1891-CC Liberty Head Double Eagle
Jeff Ambio: An evenly spaced, medium size date logotype that is placed just a bit low in the field identifies the only known obverse die of this low mintage CC-mint double eagle issue. On the only known reverse of the 1891-CC, the CC mintmark is tall, compact and offset to the viewer's right. The first C is right of center over the space between the words TWENTY and DOLLARS and the second C is nearly centered over the upright of the letter D in DOLLARS.
A heavily abraded issue that is usually also characterized by indifferent striking quality, the 1891-CC is one of the most challenging Carson City Mint gold coins of any denomination to locate with strong eye appeal.
Rusty Goe: Many, if not most, U.S. citizens in 1891 held strong views about the debate over the free coinage of silver versus the gold standard. The debtor-nation status of the United States, in many people's opinion, held the nation's economy in bondage to gold. An agrarian reformer A.J. Streeter said in 1889 "by narrowing the monetary base to gold and national bank notes, bankers gained control of the nation's currency supply." Silverite Adoniram J. Warner, a U.S. senator from Ohio, said, in 1893, that "the Secretaries of the Treasury, by giving the holders of these notes the right to demand gold, have made it possible for gold speculators to get gold from the Treasury ... easier than from any other source."
All throughout 1891, newspaper headlines shouted such announcements as "Gold Going to Berlin." This one, appearing in the Daily Alta of March 24, 1891, led to the journalist saying, "Gold is going now to Berlin, because it is worth more there than in any other part of the world."
President Harrison's administration and especially his Treasury Secretaries -- first William Windom (who died on January 29, 1891 while giving a speech to his national banker friends), and then Charles Foster who succeeded him -- tried to assuage the nation's fears as well. Yet, quietly, some said the administration was anti-silver, and that it would turn over the keys to the Treasury's gold to the "money power."
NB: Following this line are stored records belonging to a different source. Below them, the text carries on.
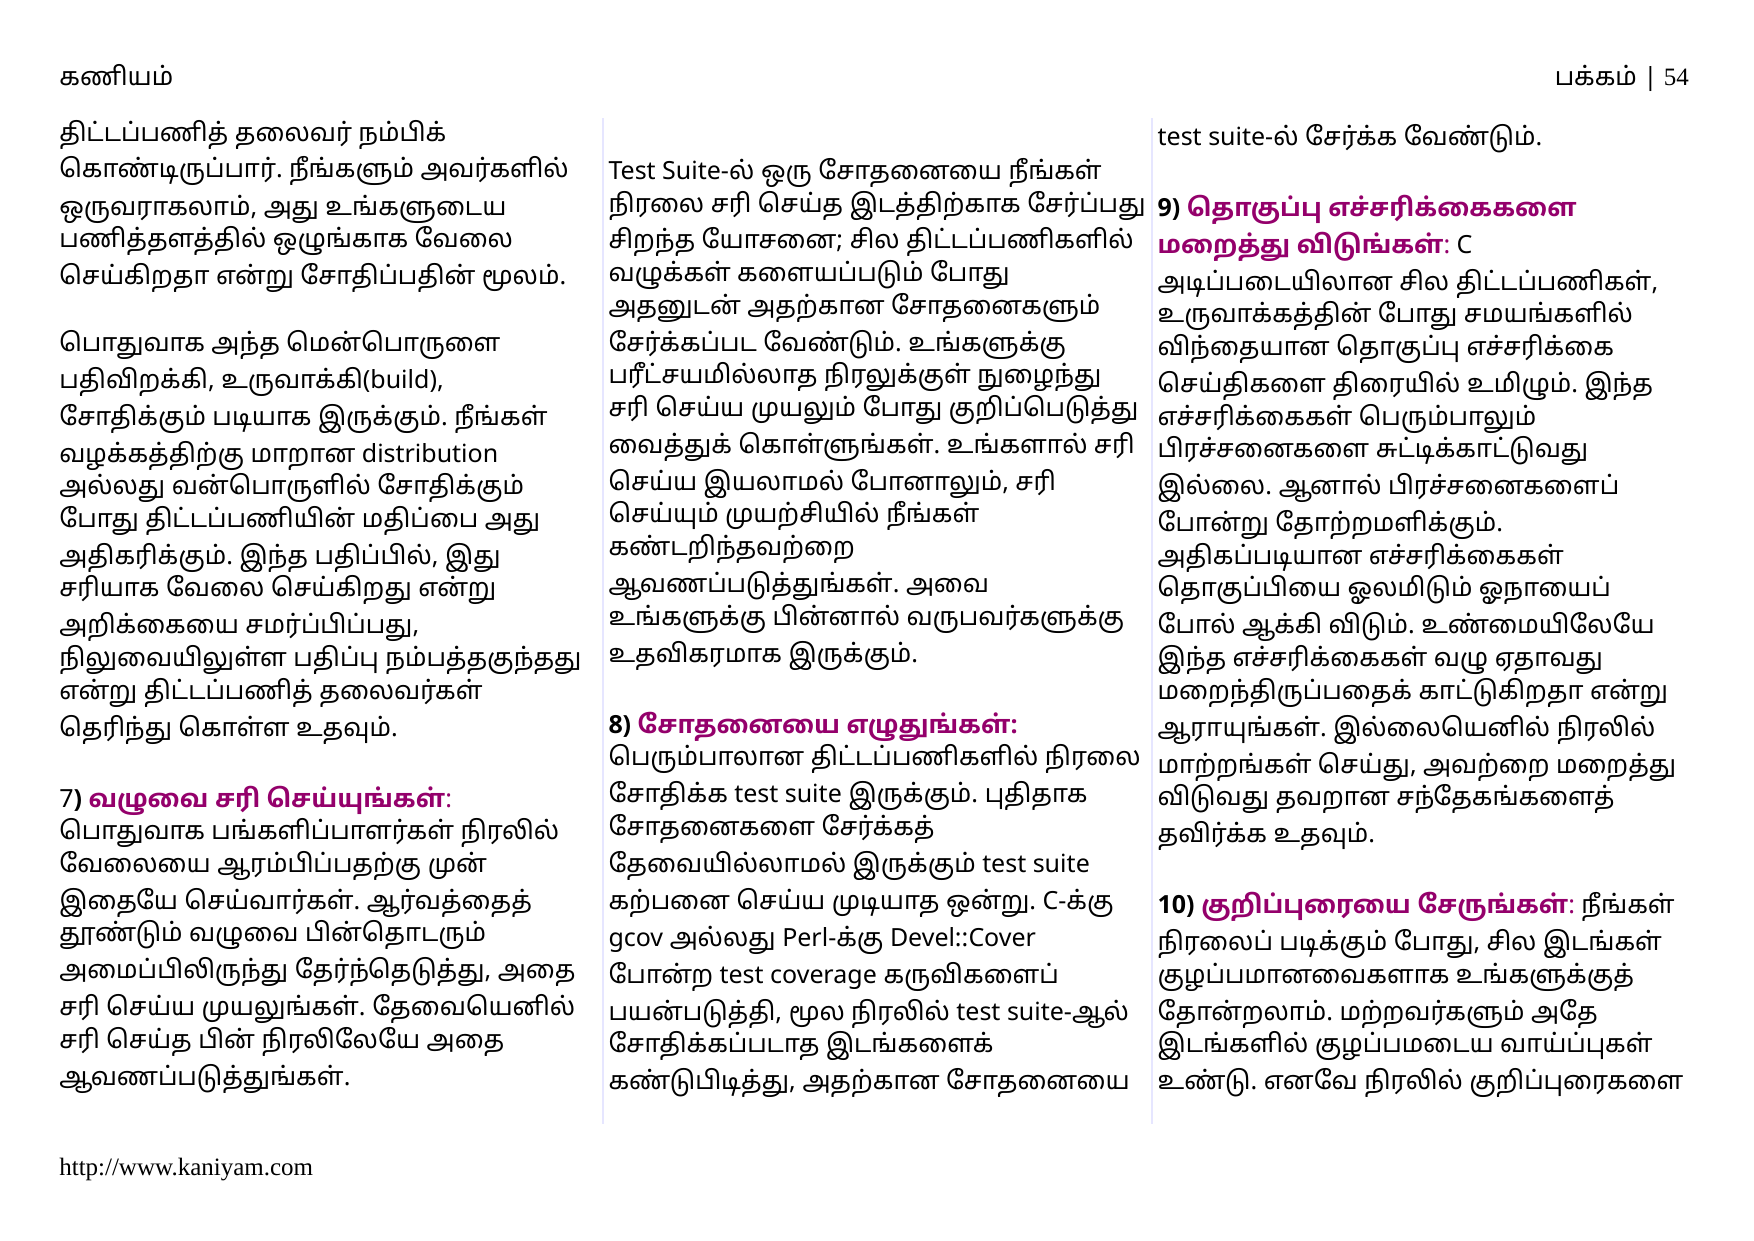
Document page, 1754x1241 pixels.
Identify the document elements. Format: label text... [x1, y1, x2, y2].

text 10) குறிப்புரையை சேருங்கள்: நீங்கள் நிரலைப் படிக்கும் போது, சில இடங்கள் குழப்பமானவைகளாக உங்களுக்குத் தோன்றலாம். மற்றவர்களும் அதே இடங்களில் குழப்பமடைய வாய்ப்புகள் உண்டு. எனவே நிரலில் குறிப்புரைகளை [1157, 887, 1695, 1100]
text Test Suite-ல் ஒரு சோதனையை நீங்கள் நிரலை சரி செய்த இடத்திற்காக சேர்ப்பது சிறந்த யோசனை; சில திட்டப்பணிகளில் வழுக்கள் களையப்படும் போது அதனுடன் அதற்கான சோதனைகளும் சேர்க்கப்பட வேண்டும். உங்களுக்கு பரீட்சயமில்லாத நிரலுக்குள் நுழைந்து சரி செய்ய முயலும் போது குறிப்பெடுத்து வைத்துக் கொள்ளுங்கள். உங்களால் சரி செய்ய இயலாமல் போனாலும், சரி செய்யும் முயற்சியில் நீங்கள் கண்டறிந்தவற்றை ஆவணப்படுத்துங்கள். அவை உங்களுக்கு பின்னால் வருபவர்களுக்கு உதவிகரமாக இருக்கும். [608, 153, 1146, 672]
text 8) சோதனையை எழுதுங்கள்: பெரும்பாலான திட்டப்பணிகளில் நிரலை சோதிக்க test suite இருக்கும். புதிதாக சோதனைகளை சேர்க்கத் தேவையில்லாமல் இருக்கும் test suite கற்பனை செய்ய முடியாத ஒன்று. C-க்கு gcov அல்லது Perl-க்கு Devel::Cover போன்ற test coverage கருவிகளைப் பயன்படுத்தி, மூல நிரலில் test suite-ஆல் சோதிக்கப்படாத இடங்களைக் கண்டுபிடித்து, அதற்கான சோதனையை [608, 706, 1146, 1100]
text திட்டப்பணித் தலைவர் நம்பிக் கொண்டிருப்பார். நீங்களும் அவர்களில் ஒருவராகலாம், அது உங்களுடைய பணித்தளத்தில் ஒழுங்காக வேலை செய்கிறதா என்று சோதிப்பதின் மூலம். [59, 118, 597, 295]
text test suite-ல் சேர்க்க வேண்டும். [1157, 118, 1695, 156]
text 9) தொகுப்பு எச்சரிக்கைகளை மறைத்து விடுங்கள்: C அடிப்படையிலான சில திட்டப்பணிகள், உருவாக்கத்தின் போது சமயங்களில் விந்தையான தொகுப்பு எச்சரிக்கை செய்திகளை திரையில் உமிழும். இந்த எச்சரிக்கைகள் பெரும்பாலும் பிரச்சனைகளை சுட்டிக்காட்டுவது இல்லை. ஆனால் பிரச்சனைகளைப் போன்று தோற்றமளிக்கும். அதிகப்படியான எச்சரிக்கைகள் தொகுப்பியை ஓலமிடும் ஓநாயைப் போல் ஆக்கி விடும். உண்மையிலேயே இந்த எச்சரிக்கைகள் வழு ஏதாவது மறைந்திருப்பதைக் காட்டுகிறதா என்று ஆராயுங்கள். இல்லையெனில் நிரலில் மாற்றங்கள் செய்து, அவற்றை மறைத்து விடுவது தவறான சந்தேகங்களைத் தவிர்க்க உதவும். [1157, 189, 1695, 853]
text பொதுவாக அந்த மென்பொருளை பதிவிறக்கி, உருவாக்கி(build), சோதிக்கும் படியாக இருக்கும். நீங்கள் வழக்கத்திற்கு மாறான distribution அல்லது வன்பொருளில் சோதிக்கும் போது திட்டப்பணியின் மதிப்பை அது அதிகரிக்கும். இந்த பதிப்பில், இது சரியாக வேலை செய்கிறது என்று அறிக்கையை சமர்ப்பிப்பது, நிலுவையிலுள்ள பதிப்பு நம்பத்தகுந்தது என்று திட்டப்பணித் தலைவர்கள் தெரிந்து கொள்ள உதவும். [59, 329, 597, 746]
text 7) வழுவை சரி செய்யுங்கள்: பொதுவாக பங்களிப்பாளர்கள் நிரலில் வேலையை ஆரம்பிப்பதற்கு முன் இதையே செய்வார்கள். ஆர்வத்தைத் தூண்டும் வழுவை பின்தொடரும் அமைப்பிலிருந்து தேர்ந்தெடுத்து, அதை சரி செய்ய முயலுங்கள். தேவையெனில் சரி செய்த பின் நிரலிலேயே அதை ஆவணப்படுத்துங்கள். [59, 780, 597, 1096]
In and around Carson City, people were outraged about the so-called "Billion Dollar Congress" not including Nevada in on its extravagant spending spree. "Nevada, it will be observed, does not get a dollar," roared the Nevada State Journal on July 18, 1891. Of further aggravation, stated the Journal, "The appropriation made for the expenses of the Carson Mint were so small that the employees have to work for reduced wages, or quit." Coiner Colburn had not emitted a single $20 gold piece in the first half of 1891, as he concentrated on larger quantities of half eagles and eagles as well as a steady outturn of silver dollars. Sometime between July and December Colburn delivered five sacks (5,000 pieces) of double eagles, the lowest mintage of that denomination since year one — 1870.
Q. David Bowers: In 1891 there were only 5,000 double eagles struck at Carson City, of which I estimate about 175 to 250 survive in circulated grades, usually EF or AU, and a dozen or fewer in Mint State, my estimates being lower than those of Rusty Goe.
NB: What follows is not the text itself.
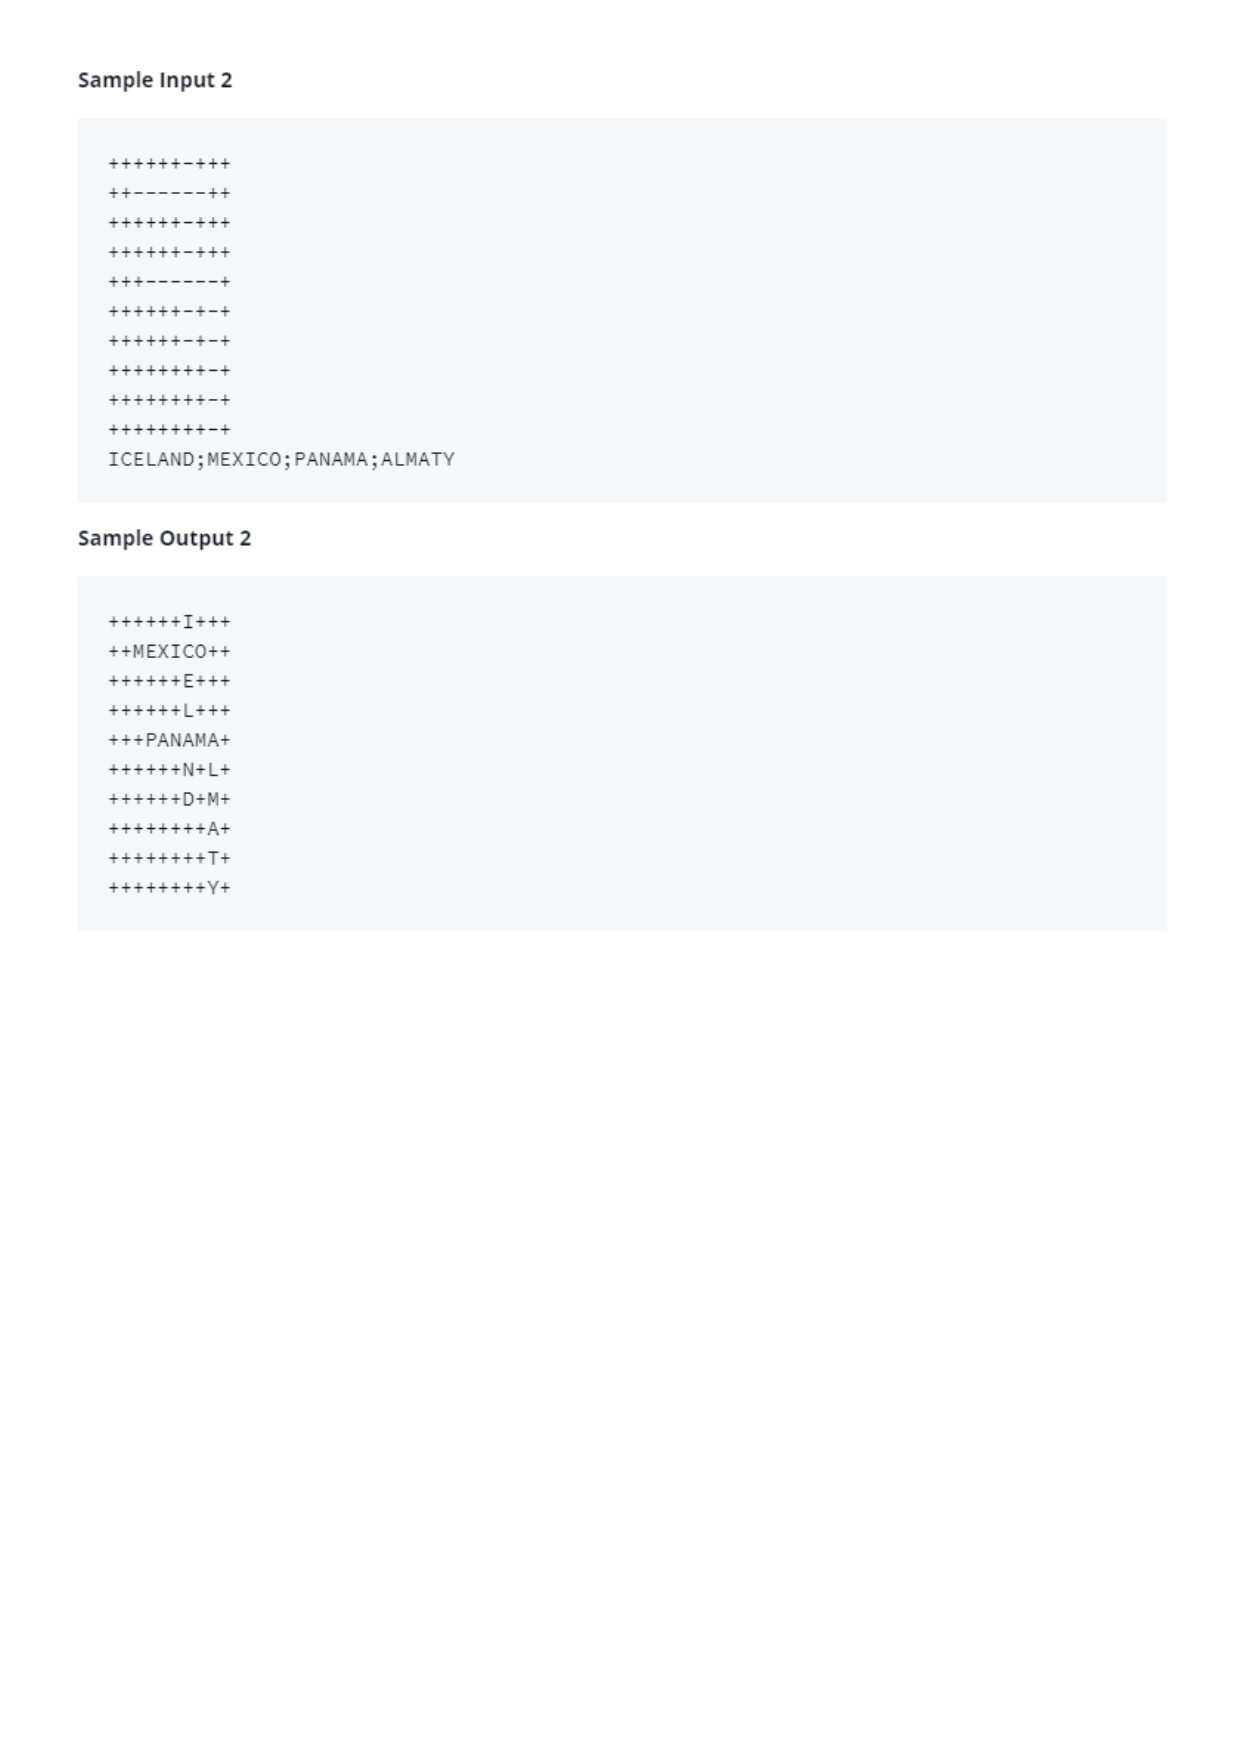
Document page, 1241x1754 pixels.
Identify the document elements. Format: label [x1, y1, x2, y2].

picture [59, 59, 1182, 964]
It seems likely that 1,000 or 2,000 were circulated locally and the rest exported. While it is numismatically fortunate that many double eagles (the most popular export denomination from 1850 onward) have survived to be repatriated, most were melted at their destinations. As an example the Bank of England melted double eagles and had the Royal Mint convert them to gold sovereigns.
The example to the left was sold by Stack's Bowers Galleries in the Fairmont Collection, JBR Set, where it realized $78,000.